En fait, le "crime" de Khadr, qui motive sa détention prolongée dans des conditions qui ne respectent pas la Convention de Genève sur les prisonniers de guerre, c'est d'être le fils de Ahmed Saïd Khadr, tué en 2003 dans un combat avec l'armée pakistanaise. Khadr père était recherché pour ses liens apparemment bien documentés avec Al-Qaeda et Oussama Ben Ladden. Le frère aîné du jeune Omar a été arrêté en octobre 2004 par les autorités pakistanaises qui ont reçu 5000 $ des Américains pour leur avoir remis le frère aîné, Abdullah. Un an plus tard, Abdullah Khadr a été libéré et renvoyé au Canada. Il lutte devant les tribunaux pour ne pas être extradé aux États-Unis. Si Omar Khadr, qui avait grandi en banlieue de Toronto, s'est retrouvé en Afghanistan, c'est parce que son père l'y avait amené. Fuyant les Américains qui le recherchaient activement, Ahmed Saïd Khadr s'est enfui de l'Afghanistan en laissant derrière lui le jeune fils qu'il avait forcé à le suivre.
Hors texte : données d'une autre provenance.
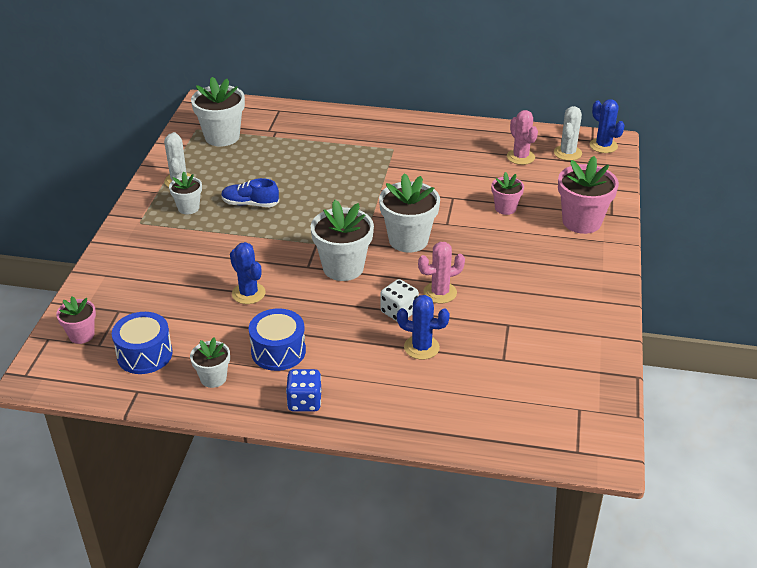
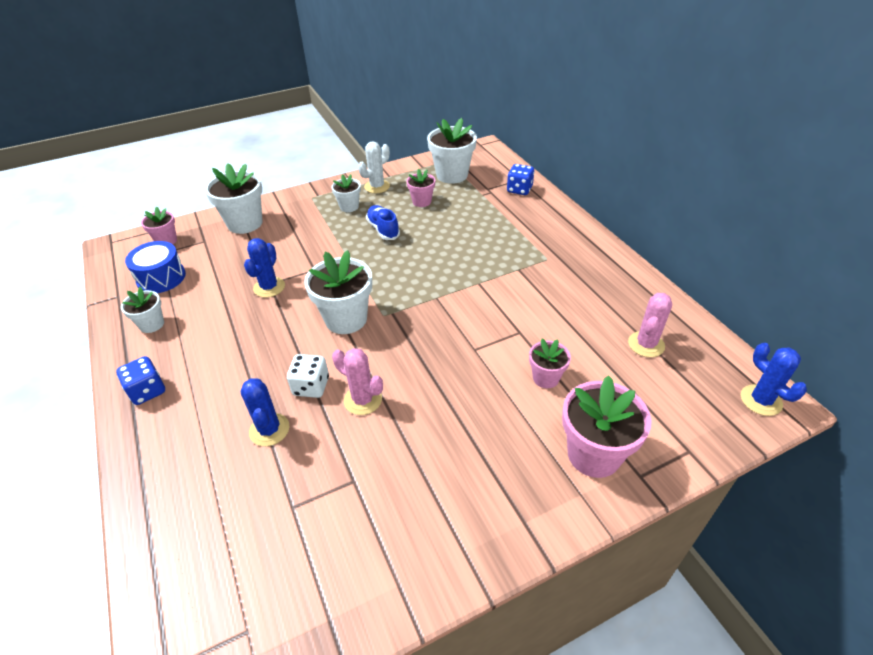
camera: 55 degrees right, 5 degrees up
(238, 168) = (421, 201): none -> pink flower pot
(278, 351) = (206, 341): blue drum -> none
(293, 117) = (519, 189): none -> blue dice
(408, 240) = (423, 337): white flower pot -> white flower pot (245, 223)
(567, 153) = (703, 377): white cactus -> none
(603, 146) = (761, 400): blue cactus -> blue cactus turned 45 degrees counterclockwise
La justice américaine elle-même a récemment rendu un jugement signifiant au gouvernement américain que les détenus de Guantanamo avaient le droit de connaître la nature des accusations qui pèsent contre eux et les éléments de preuve qui les appuient. Depuis six ans, des centaines de personnes sont détenues à Guantanamo sans savoir de quoi on les accuse, sans connaître les actes qu'on leur reproche. Ils savent seulement que les Américains les considèrent des ennemis de l'État. Comment le premier ministre du Canada peut-il prétendre qu'à Guantanamo la justice américaine suivra son cours alors que les principes naturels et élémentaires de la justice n'y sont pas respectés? Le Canada est le seul pays occidental à ne pas avoir rapatrié de Guantanamo un de ses citoyens. C'est un abandon injustifiable.